Honors in the Major Project: “Daily Life and the Conditions at Lowell Correctional Institution from 1956 to Today," Christina Portuallo and Dr. Paul Renfro
Christina Portuallo was introduced to the Lowell Correctional Institution and its questionable history in Dr. McTighe’s undergraduate class on mass incarceration. This marked the beginning of her long journey of research on the history of women’s prisons in the United States. Working closely alongside Dr. Renfro, Christina set out to gain a better understanding of the daily lives and conditions of the women housed at the Lowell Correctional Institution, raising questions about “…instances of mistreatment that have occurred throughout [the facility’s] history that have been forgotten or buried,” as well as the unique challenges presented to incarcerated women of color and queer women. In recent years, the Lowell Correctional Institution has come under fire from a number of news networks for abuse and administrative misconduct, and through the research for her Honors in the Major project (HITM), Christina aims to “shed light” on the facility’s deplorable conditions and “bring awareness to the historical roots of those abuses,” showing how they have evolved over time.
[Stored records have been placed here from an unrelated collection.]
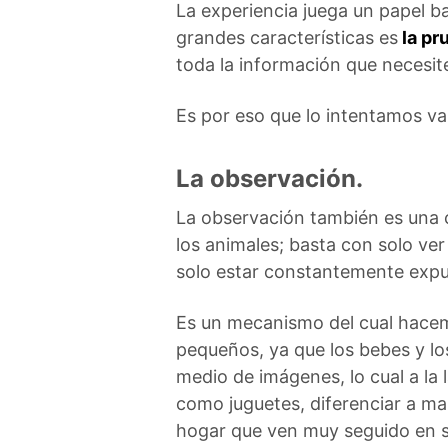
La experiencia juega un papel b
grandes características es
la pru
toda la información que necesit
Es por eso que lo intentamos va
La observación.
La observación también es una c
los animales; basta con solo ve
solo estar constantemente exp
Es un mecanismo del cual hac
pequeños, ya que los bebes y l
medio de imágenes, lo cual a la l
como juguetes, diferenciar a ma
hogar que ven muy seguido en s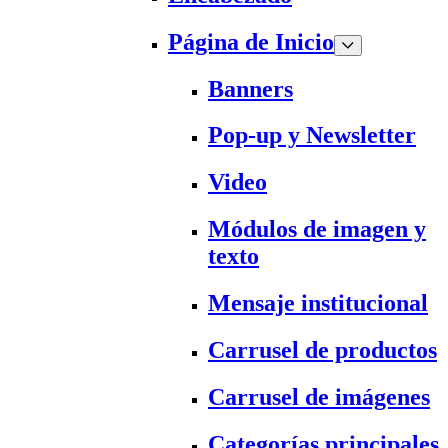
Página de Inicio
Banners
Pop-up y Newsletter
Video
Módulos de imagen y
texto
Mensaje institucional
Carrusel de productos
Carrusel de imágenes
Categorías principales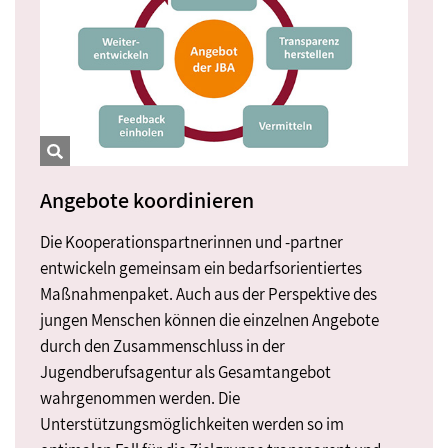
Angebote koordinieren
Die Kooperationspartnerinnen und -partner
entwickeln gemeinsam ein bedarfsorientiertes
Maßnahmenpaket. Auch aus der Perspektive des
jungen Menschen können die einzelnen Angebote
durch den Zusammenschluss in der
Jugendberufsagentur als Gesamtangebot
wahrgenommen werden. Die
Unterstützungsmöglichkeiten werden so im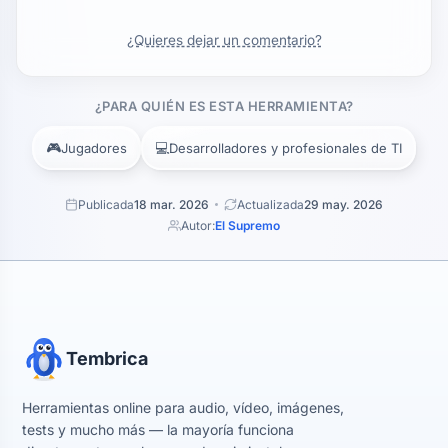
¿Quieres dejar un comentario?
¿PARA QUIÉN ES ESTA HERRAMIENTA?
🎮
💻
Jugadores
Desarrolladores y profesionales de TI
Publicada
18 mar. 2026
Actualizada
29 may. 2026
Autor:
El Supremo
Tembrica
Herramientas online para audio, vídeo, imágenes,
tests y mucho más — la mayoría funciona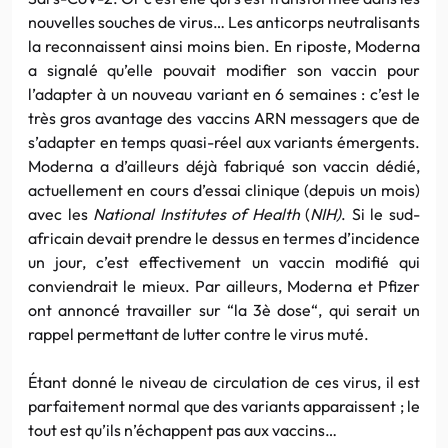
nouvelles souches de virus… Les anticorps neutralisants
la reconnaissent ainsi moins bien. En riposte, Moderna
a signalé qu’elle pouvait modifier son vaccin pour
l’adapter à un nouveau variant en 6 semaines : c’est le
très gros avantage des vaccins ARN messagers que de
s’adapter en temps quasi-réel aux variants émergents.
Moderna a d’ailleurs déjà fabriqué son vaccin dédié,
actuellement en cours d’essai clinique (depuis un mois)
avec les
National Institutes of Health
(
NIH)
. Si le sud-
africain devait prendre le dessus en termes d’incidence
un jour, c’est effectivement un vaccin modifié qui
conviendrait le mieux. Par ailleurs, Moderna et Pfizer
ont annoncé travailler sur “la 3è dose“, qui serait un
rappel permettant de lutter contre le virus muté.
Étant donné le niveau de circulation de ces virus, il est
parfaitement normal que des variants apparaissent ; le
tout est qu’ils n’échappent pas aux vaccins…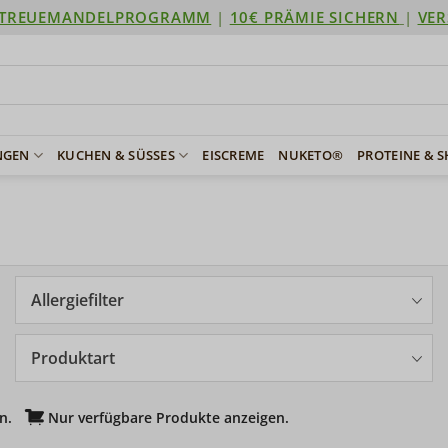
TREUEMANDELPROGRAMM
|
10€ PRÄMIE SICHERN
|
VER
NGEN
KUCHEN & SÜSSES
EISCREME
NUKETO®
PROTEINE & 
Allergiefilter
Produktart
n.
Nur verfügbare Produkte anzeigen.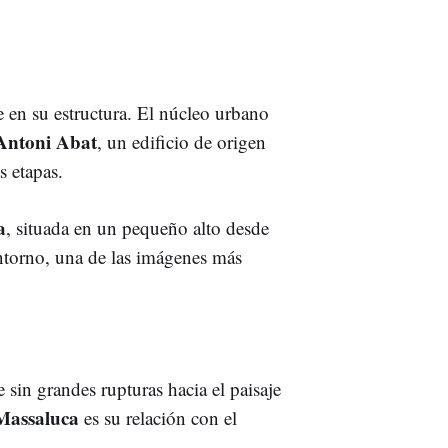
e en su estructura. El núcleo urbano
 Antoni Abat
, un edificio de origen
s etapas.
a
, situada en un pequeño alto desde
ntorno, una de las imágenes más
 sin grandes rupturas hacia el paisaje
Massaluca
es su relación con el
Thus far, Christina’s experience with her project has not been without its setbacks. The COVID-19 pandemic has taken a toll on her research, preventing her from traveling to visit the prison in person and closing valuable archives that she hoped to have been able to utilize. However, by using Dr. Renfro as a resource, she has been able to locate alternative material from the FSU libraries, especially Special Collections. Dr. Renfro points out that this pandemic may “encourage [researchers] to look elsewhere [or in] places they might not have looked.” Additionally, Christina describes the women’s prison history as a “really understudied” topic and has had to contend with a startling lack of sources and prior research conducted by others on the subject. However, she finds great enjoyment in her work and knows that her contributions may someday help to facilitate change. She treats her project in the same way as she would a class, working on it at a scheduled time every week. Christina has also decided to extend her project from two to three semesters because of the pandemic. By giving herself more time to research and write, she believes she will produce a stronger thesis and possibly even give herself the opportunity to record oral histories with the women at the Institution after the pandemic.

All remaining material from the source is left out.